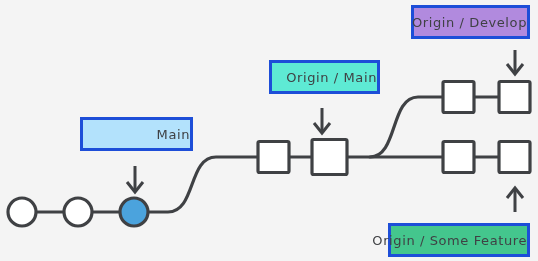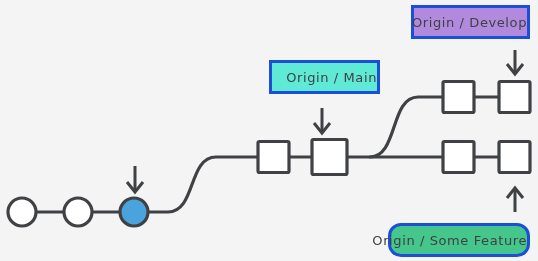"Main" div.label-box { html: none -> <div> <span>Main</span> </div> }
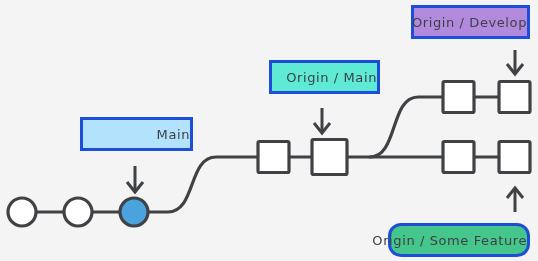"Origin / Some Feature" div.label-box { border-radius: 13px -> none }
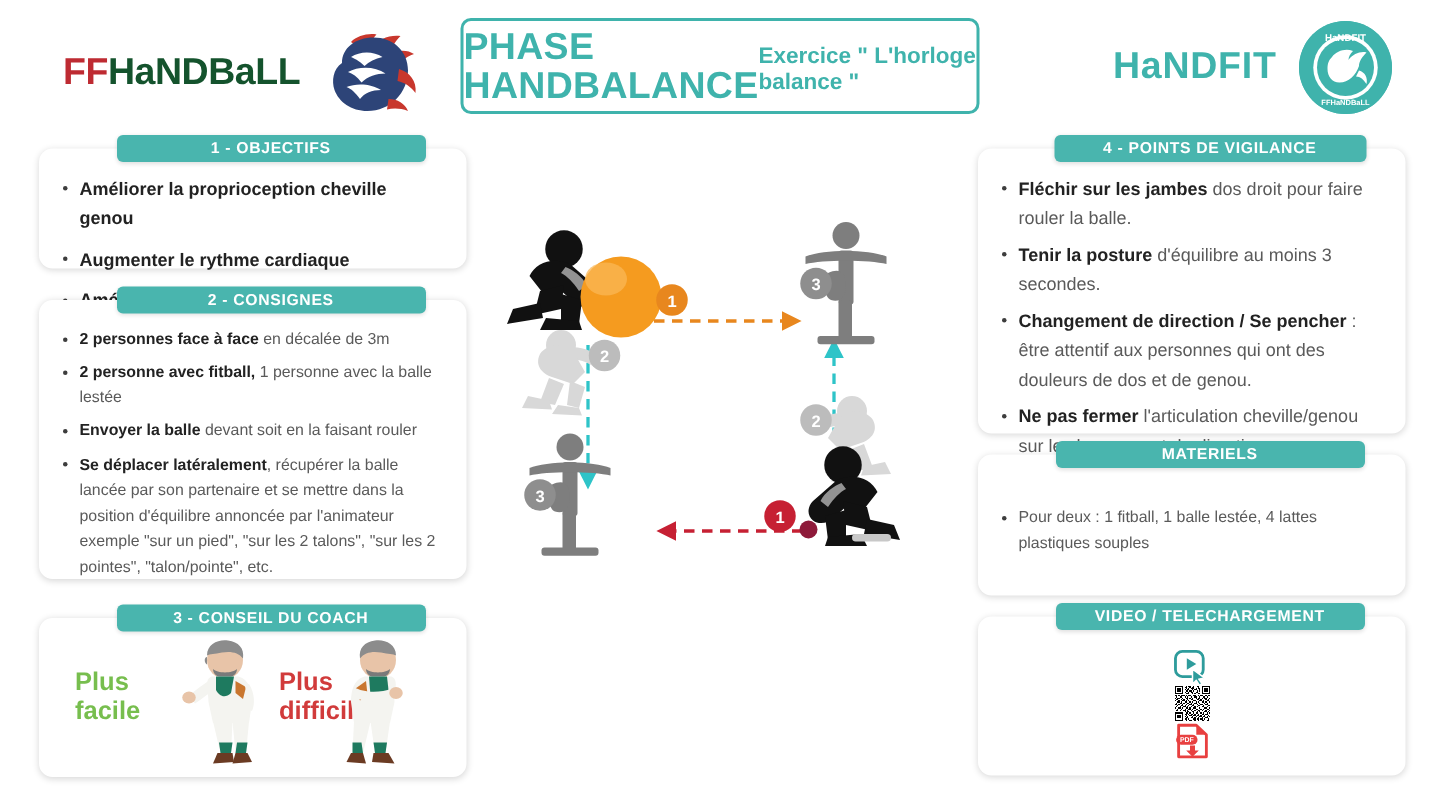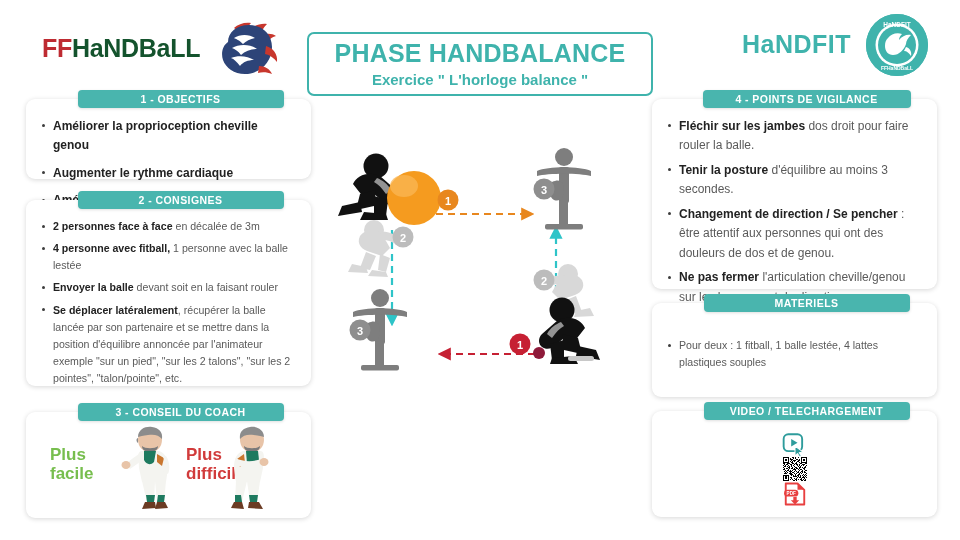"PHASE HANDBALANCE" #title-box { flex-direction: column -> row; margin-top: 20px -> none }
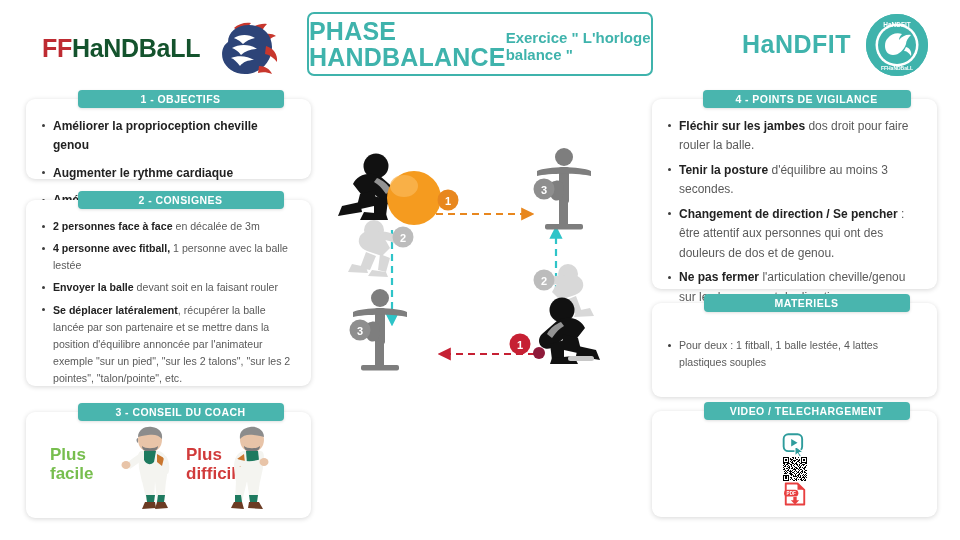"4 personne avec fitball," b { text: 4 -> 2 }
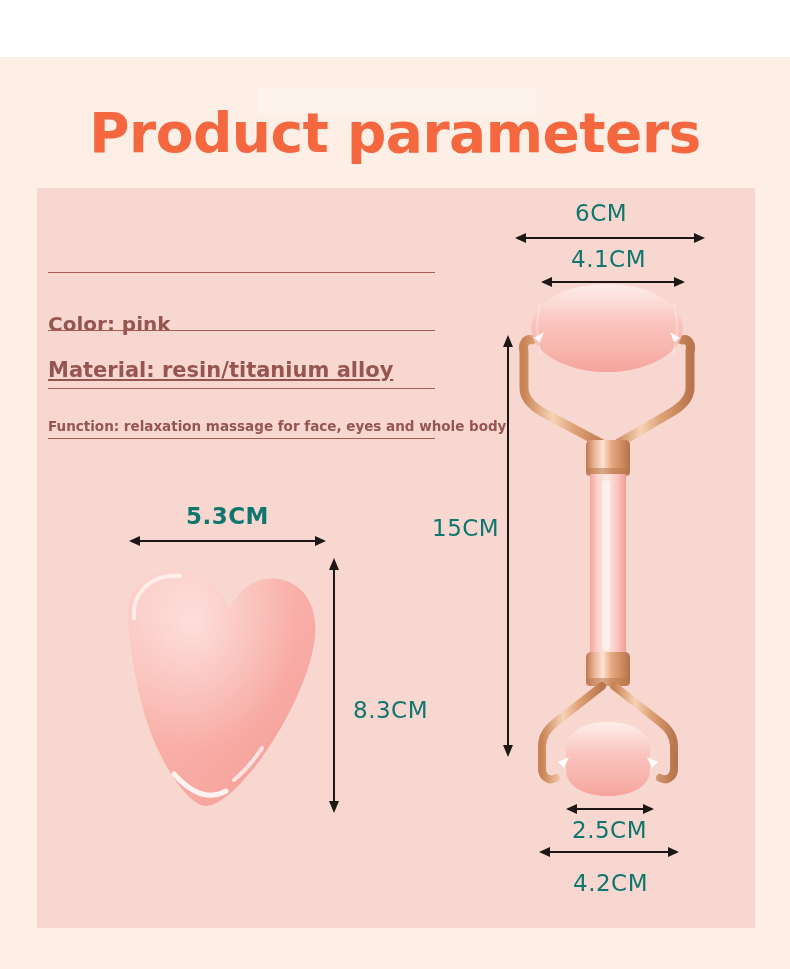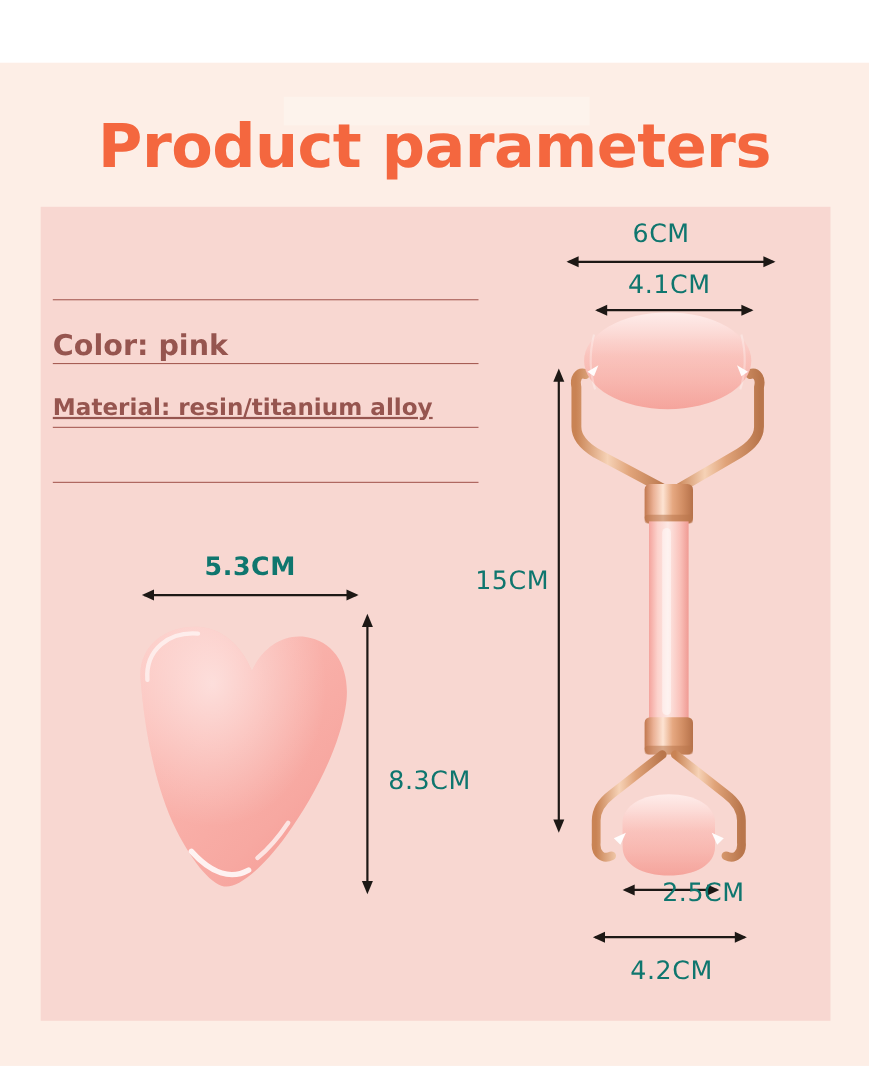"Color: pink" #spec-1 { font-size: 26px -> 20px; top: 300px -> 312px }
_ _ _ _ _ _ _
- [What to do]
Pictures do not belong in your copy; restate word for word the lines from the one containing "text: 4 -> 2" through the last line of the records above.

- [Finished task]
"4 personne avec fitball," b { text: 4 -> 2 }
"Color: pink" #spec-1 { font-size: 26px -> 20px; top: 300px -> 312px }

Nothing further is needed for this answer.